Selezionate le carni destinate ai prosciutti, agli ossocolli, alle pancette, ai salami e alle sopresse, vengono preparati, con le parti meno pregiate, altri insaccati da utilizzare lessati, da soli con contorno di purea di patate o con altre carni (il classico bollito), accompagnate con il “cren” (rafano), salsa verde, mostarde, ecc.. Tra questi prodotti: - [le salsicce] confezionate con carne fresca di suino o suino-bovino, macinata e drogata, insaccata in un unico budello che viene strozzato, con la legatura ogni 10-15 cm, in rocchi. Di solito si consumano fresche ma anche stagionate e talvolta crude. - [le salsicce con il fegato] all’impasto delle salsicce normali si aggiungono il fegato, il cuore, il polmone e le carni macchiate di sangue. - [i cotechini] insaccati in budello bovino come i salami ma con un impasto prevalente di cotenna e di gola dell’animale macinati fini e una parte di carne magra derivante dai muscoli, sale e droghe.

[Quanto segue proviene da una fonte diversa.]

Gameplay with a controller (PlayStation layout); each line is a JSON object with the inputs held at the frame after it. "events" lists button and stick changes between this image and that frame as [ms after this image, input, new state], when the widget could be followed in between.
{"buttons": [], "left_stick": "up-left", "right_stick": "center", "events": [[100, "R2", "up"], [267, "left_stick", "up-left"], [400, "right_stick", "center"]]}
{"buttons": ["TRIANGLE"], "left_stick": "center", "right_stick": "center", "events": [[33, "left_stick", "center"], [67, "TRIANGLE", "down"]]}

Si asciugano per alcune settimane. - [i muset] detti anche cotechini di testa perché confezionati con la carne del muso del suino privata della lingua, disossata, macinata, unita con una parte di carne magra, sale e droghe. - [le biondole] salsicciotti a forma sferica, confezionati in vesciche di vitello o di maiale e composti di pasta del cotechino e del musetto, legati in croce. Si inserisce talvolta nella pasta la lingua salata e aromatizzata del maiale (lengual). Alle donne una volta si rifiutava questo insaccato, dicendo, scherzosamente, che esse di lingua ne avevano anche troppa.